Amid safety concerns, FDA grants two new JAK approvals — but with added warnings and a key label change
After a post-marketing trial for Pfizer’s Xeljanz turned up concerning safety results at the beginning of the year, thwarting the whole JAK class, the FDA is finally rolling out some new approvals — but with added warnings and a key label change.
Both Xeljanz and AbbVie’s Rinvoq got cleared for new indications on Tuesday, but on one condition: They can only be taken after a patient has failed on one or more tumor necrosis factor (TNF) blockers, like Humira or Enbrel.
Earlier this month, the FDA slapped boxed warnings on the labels of Xeljanz, Rinvoq and Eli Lilly’s Olumiant, flagging the risk of cardiovascular events such as heart attack or stroke in high-risk patients who are 50 years and older, especially those with other risk factors such as current or past smokers.
Xeljanz is now approved for adults with active ankylosing spondylitis, a rare type of arthritis that causes pain and stiffness in the spine. And Rinvoq pulled a win in adults with active psoriatic arthritis, a type of inflammatory arthritis that causes joint pain, stiffness and swelling.

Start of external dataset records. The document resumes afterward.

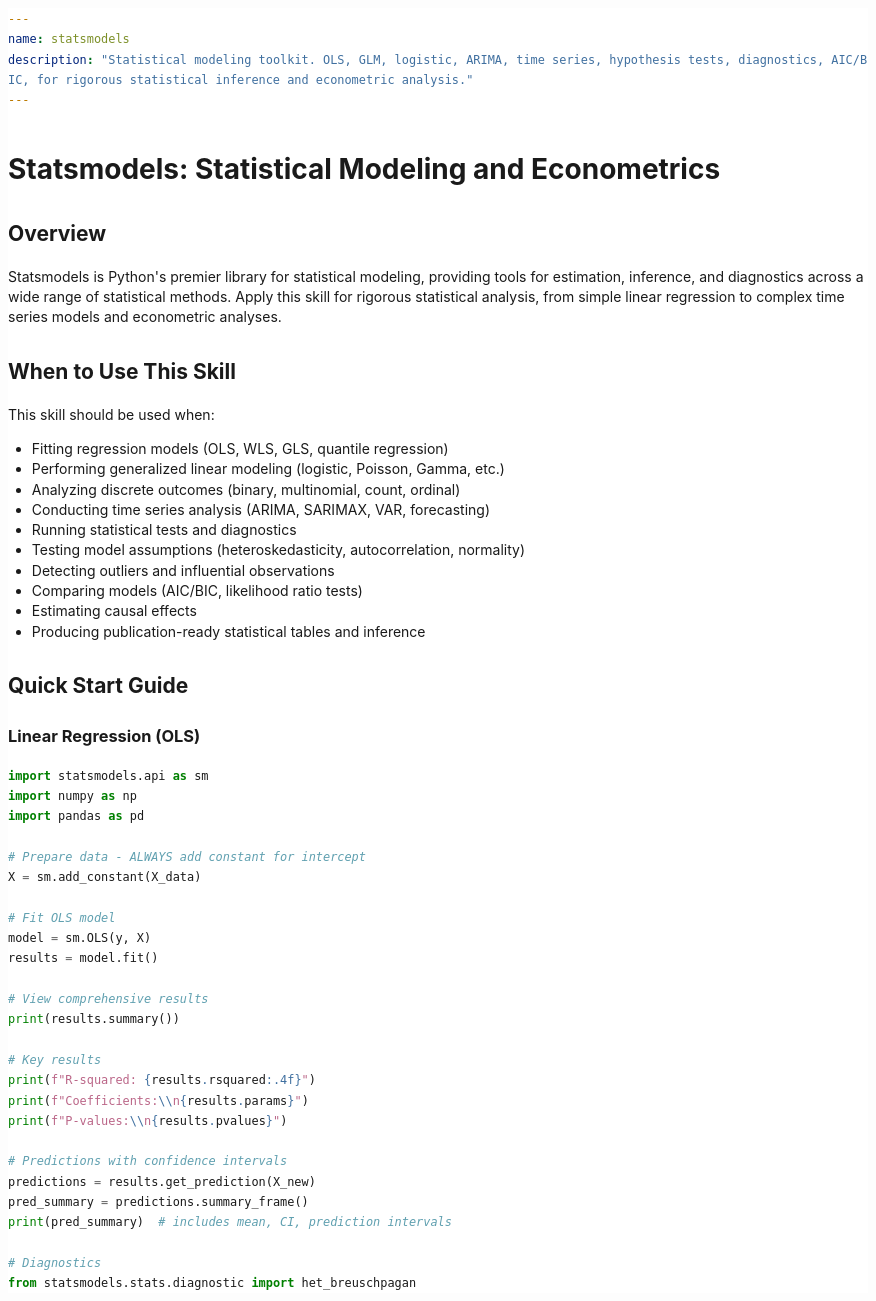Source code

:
 ```yaml
---
name: statsmodels
description: "Statistical modeling toolkit. OLS, GLM, logistic, ARIMA, time series, hypothesis tests, diagnostics, AIC/BIC, for rigorous statistical inference and econometric analysis."
---
```


# Statsmodels: Statistical Modeling and Econometrics

## Overview

Statsmodels is Python's premier library for statistical modeling, providing tools for estimation, inference, and diagnostics across a wide range of statistical methods. Apply this skill for rigorous statistical analysis, from simple linear regression to complex time series models and econometric analyses.

## When to Use This Skill

This skill should be used when:
- Fitting regression models (OLS, WLS, GLS, quantile regression)
- Performing generalized linear modeling (logistic, Poisson, Gamma, etc.)
- Analyzing discrete outcomes (binary, multinomial, count, ordinal)
- Conducting time series analysis (ARIMA, SARIMAX, VAR, forecasting)
- Running statistical tests and diagnostics
- Testing model assumptions (heteroskedasticity, autocorrelation, normality)
- Detecting outliers and influential observations
- Comparing models (AIC/BIC, likelihood ratio tests)
- Estimating causal effects
- Producing publication-ready statistical tables and inference

## Quick Start Guide

### Linear Regression (OLS)

```python
import statsmodels.api as sm
import numpy as np
import pandas as pd

# Prepare data - ALWAYS add constant for intercept
X = sm.add_constant(X_data)

# Fit OLS model
model = sm.OLS(y, X)
results = model.fit()

# View comprehensive results
print(results.summary())

# Key results
print(f"R-squared: {results.rsquared:.4f}")
print(f"Coefficients:\\n{results.params}")
print(f"P-values:\\n{results.pvalues}")

# Predictions with confidence intervals
predictions = results.get_prediction(X_new)
pred_summary = predictions.summary_frame()
print(pred_summary)  # includes mean, CI, prediction intervals

# Diagnostics
from statsmodels.stats.diagnostic import het_breuschpagan
```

The latest fallout over JAK safety began back in January, when Xeljanz failed a six-year post-marketing safety study across 4,362 rheumatoid arthritis patients. Researchers found that those who received either a low or high dose of Xeljanz experienced more major cardiovascular events — such as stroke and heart attack — than those on Humira or Enbrel. They also had higher rates of cancer, with Pfizer failing to hit non-inferiority on both primary endpoints.
The study renewed some difficult questions for JAK inhibitors more broadly, a class that generated significant efficacy in autoimmune conditions but faced repeated safety concerns.
In the first week of December, the FDA concluded that there’s an increased risk of serious heart-related events such as heart attack or stroke, cancer, blood clots and death associated with Xeljanz, and put updated warnings on that drug and two others. Although Olumiant and Rinvoq hadn’t been studied in large safety trials, regulators decided that they may pose similar risks, as they share the same mechanism of action.
The Xeljanz approval is based on data from a Phase III trial, showing that twice-daily 5 mg doses of the blockbuster drug helped 56.4% of patients achieve an improvement of at least 20% on the Assessment in SpondyloArthritis international Society scale (ASAS20), compared to just 29.4% of placebo patients (p<0.0001).
Just over 40% of patients on Xeljanz achieved an ASAS40 response, compared to 12.5% on placebo, according to Pfizer. The safety profile was similar to that in approved indications of rheumatoid arthritis and psoriatic arthritis, the company said.
Meanwhile, Rinvoq helped psoriatic arthritis patients treated with 15 mg doses achieve higher ACR50 responses (an improvement of at least 50% on the American College of Rheumatology scale) compared to placebo in two Phase III trials. In the trials, 38% and 32% of patients on Rinvoq achieved ACR50, compared to 13% and 5% on placebo, respectively.
The Rinvoq arms also boasted 16% and 9% ACR70 responses, compared to 2% and 1% in the placebo arms, respectively. And the drug was seen to significantly inhibit the progression of structural joint damage compared to placebo, according to AbbVie. The company said Rinvoq’s safety profile was consistent with that in patients with rheumatoid arthritis.
Now, we’ll wait to see if the added warnings affect the drugs’ performances. Xeljanz pulled in $2.4 billion in 2020, and Rinvoq was a bit behind it with $731 million in net sales.